Crops have felt a hangover from their strong performance in 2010, with index funds reducing their support for food commodities as part of an annual reprocess of recalibrating portfolios.
Commodity index traders cut their net long position for all three of Chicago's major crops, and in top performers in New York such as cotton and coffee too, in the week to last Tuesday, data from US regulators showed.
The shift came amid the so-called rebalancing period, in which the funds return the weightings of commodities in their portfolios to that of the index being tracked – a process which means selling 2010's top performers, including many farm commodities, whose price growth swelled their representation, while buying laggards such as natural gas.
"Index repositioning has started to show up with the index category," Australia & New Zealand Bank said, while highlighting "little movement" in the latest data in speculators' exposure to crops.
The position statistics, released by the Commodity Futures Trading Commission, showed corn taking the deepest selldown in Chicago from the index funds' positioning.
Their net long position – that is the balance of long positions which gain when prices rise over short positions which benefit in falling markets – tumbled by some 31,000 lots to a little over 426,100 contracts, equivalent to a 6.8% drop.
Index funds cut their net long in Chicago soybeans by some 8,000 contracts, or 4.1%, to 188,000 and in wheat by 9,000 lots, or 4.2%, to 205,000.
However, the reduction were more dramatic, in percentage terms, in many soft commodities.
Index funds cut their net long exposure to New York cotton by 10% to 51,000 contracts, and in New York arabica coffee by some 12% to 43,000 contracts.
In livestock, the changes were less dramatic, with the net long in Chicago live cattle falling by roughly 3,000 contracts to 134,000 lots, while exposure to feeder cattle was unchanged, and that to lean hogs showing a marginal increase to 93,000.

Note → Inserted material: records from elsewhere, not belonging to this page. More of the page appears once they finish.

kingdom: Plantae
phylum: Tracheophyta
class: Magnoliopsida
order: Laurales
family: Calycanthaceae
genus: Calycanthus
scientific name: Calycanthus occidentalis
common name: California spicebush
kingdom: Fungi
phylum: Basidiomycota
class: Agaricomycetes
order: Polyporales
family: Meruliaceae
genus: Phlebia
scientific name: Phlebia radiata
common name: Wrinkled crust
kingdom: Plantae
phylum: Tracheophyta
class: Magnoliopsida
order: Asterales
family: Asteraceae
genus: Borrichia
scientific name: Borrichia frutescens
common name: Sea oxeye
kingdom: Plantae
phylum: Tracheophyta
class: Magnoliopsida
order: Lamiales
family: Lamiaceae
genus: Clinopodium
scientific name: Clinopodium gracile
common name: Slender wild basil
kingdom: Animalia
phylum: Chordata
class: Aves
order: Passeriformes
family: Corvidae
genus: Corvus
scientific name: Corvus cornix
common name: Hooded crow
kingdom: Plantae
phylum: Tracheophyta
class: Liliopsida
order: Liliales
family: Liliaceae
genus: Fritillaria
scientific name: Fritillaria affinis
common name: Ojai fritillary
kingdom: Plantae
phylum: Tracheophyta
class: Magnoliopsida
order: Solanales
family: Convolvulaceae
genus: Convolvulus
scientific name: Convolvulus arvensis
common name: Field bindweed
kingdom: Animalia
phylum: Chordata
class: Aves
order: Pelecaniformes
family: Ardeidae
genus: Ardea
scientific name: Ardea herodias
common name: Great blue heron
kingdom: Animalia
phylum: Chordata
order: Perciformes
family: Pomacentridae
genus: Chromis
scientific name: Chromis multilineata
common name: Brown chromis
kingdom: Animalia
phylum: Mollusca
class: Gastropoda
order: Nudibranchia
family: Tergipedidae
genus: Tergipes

New York cocoa also saw little change in index traders' exposure, while funds raised their exposure to raw sugar by 10% to 144,000 lots.
The data comes as the CFTC is considering position limits on energy, metal and agricultural commodities, as required under America's Dodd-Frank reforms.
Current proposals, over which strong doubts remain, would "cause 50-70 major grain trading firms to have to cut the size of their trading positions", Darren Dohme at Illinois-based broker Powerline Group said.